Data extract

--------------------

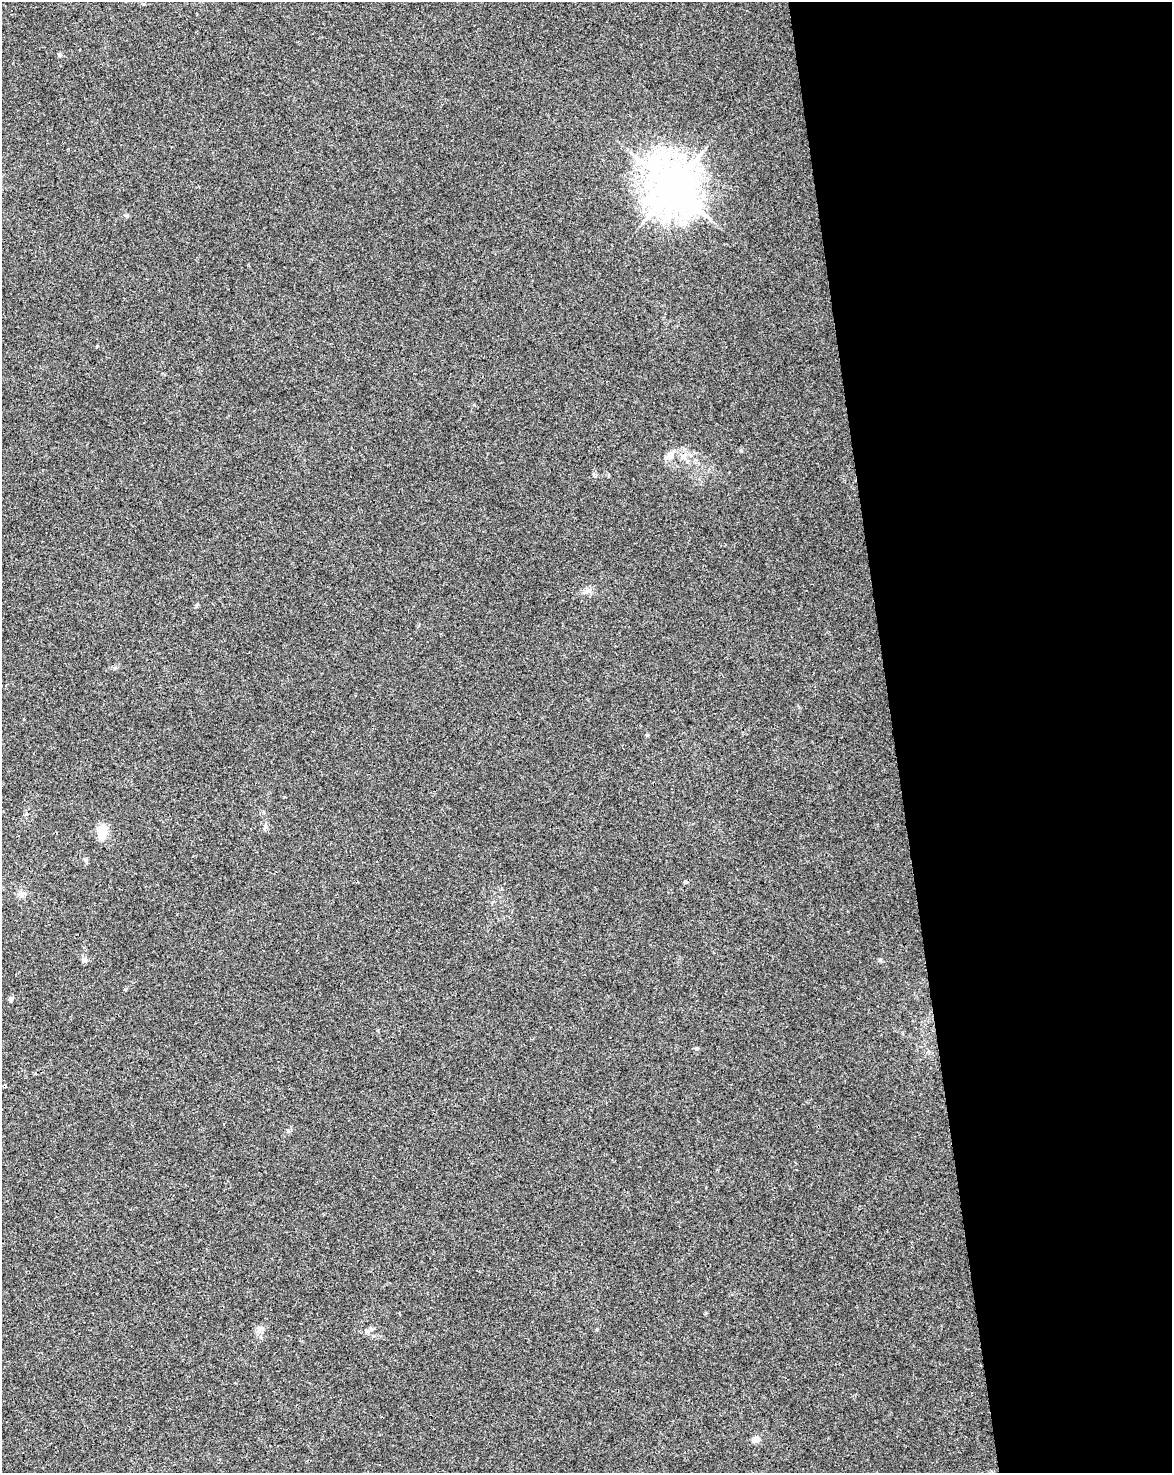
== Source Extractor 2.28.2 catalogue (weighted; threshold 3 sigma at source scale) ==
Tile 8 of 4 x 3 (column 4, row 2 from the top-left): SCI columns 3565-4734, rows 1538-3008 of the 4791 x 4502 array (HDU 1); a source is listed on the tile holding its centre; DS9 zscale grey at full resolution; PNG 1174 x 1475 px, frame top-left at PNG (2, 2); no overlay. Shown black and unused: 24% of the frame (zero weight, under 3 of 4 exposures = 5% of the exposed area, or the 3 px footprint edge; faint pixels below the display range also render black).
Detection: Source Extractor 2.28.2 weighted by HDU 2 'WHT'; one run over the whole footprint, this tile lists its part. Background 0.00476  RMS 0.003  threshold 0.0135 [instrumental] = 3 sigma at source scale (4.5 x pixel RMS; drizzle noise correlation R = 1.50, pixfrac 1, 0.0396/0.0396 arcsec/px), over >= 5 px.
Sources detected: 16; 1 cosmic-ray / hot-pixel residue — not listed; the other 15 listed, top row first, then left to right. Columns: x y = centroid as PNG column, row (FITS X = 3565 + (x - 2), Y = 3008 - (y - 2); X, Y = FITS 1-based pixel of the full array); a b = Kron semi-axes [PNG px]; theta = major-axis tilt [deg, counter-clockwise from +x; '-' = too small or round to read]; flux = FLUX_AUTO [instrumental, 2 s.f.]
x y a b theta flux
60 54 6 4 -21 0.49
672 187 14 13 - 1200
126 215 6 4 -1 0.41
670 456 15 9 65 2.2
684 456 10 7 40 1.5
588 591 7 6 - 0.97
647 735 5 3 - 0.31
265 827 10 4 77 0.67
103 832 18 11 87 4.3
21 893 10 7 -18 1.3
85 960 9 6 -42 0.84
10 999 7 4 90 0.5
697 1048 6 4 18 0.35
260 1329 11 6 -90 1.2
756 1439 5 4 - 4.3
Unlisted compact peaks at least as high as the median listed source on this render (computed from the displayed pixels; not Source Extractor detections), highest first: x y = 741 451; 880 960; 97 346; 125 989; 288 1131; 706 1313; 196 606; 595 476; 114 668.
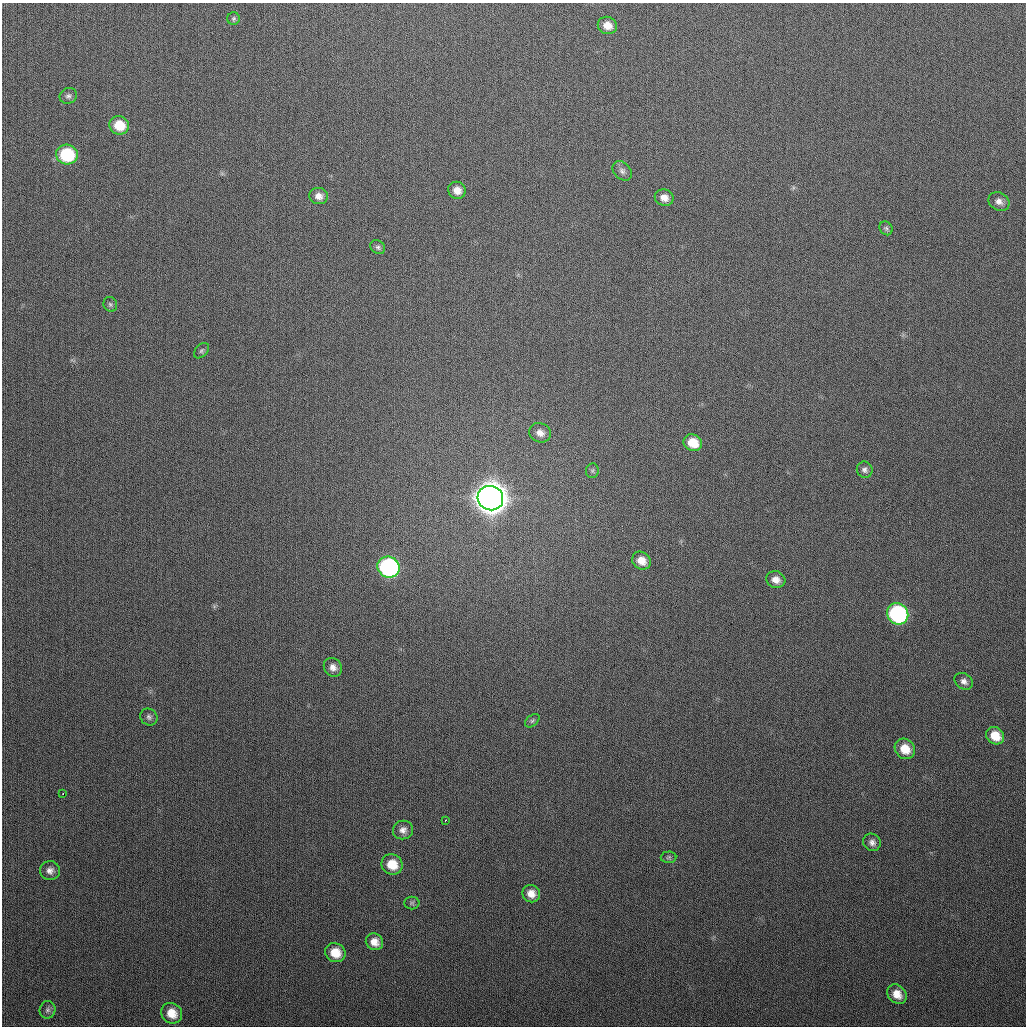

--------------------

Written request
Reproduce the lines from the start of the records through the line containing "Tile 8 of 4", leaving out the pictures.

Reply
== Source Extractor 2.28.2 catalogue (weighted; threshold 3 sigma at source scale) ==
Tile 8 of 4 x 3 (column 4, row 2 from the top-left): SCI columns 3565-4734, rows 1538-3008 of the 4791 x 4502 array (HDU 1); a source is listed on the tile holding its centre; DS9 zscale grey at full resolution; PNG 1174 x 1475 px, frame top-left at PNG (2, 2); no overlay. Shown black and unused: 24% of the frame (zero weight, under 3 of 4 exposures = 5% of the exposed area, or the 3 px footprint edge; faint pixels below the display range also render black).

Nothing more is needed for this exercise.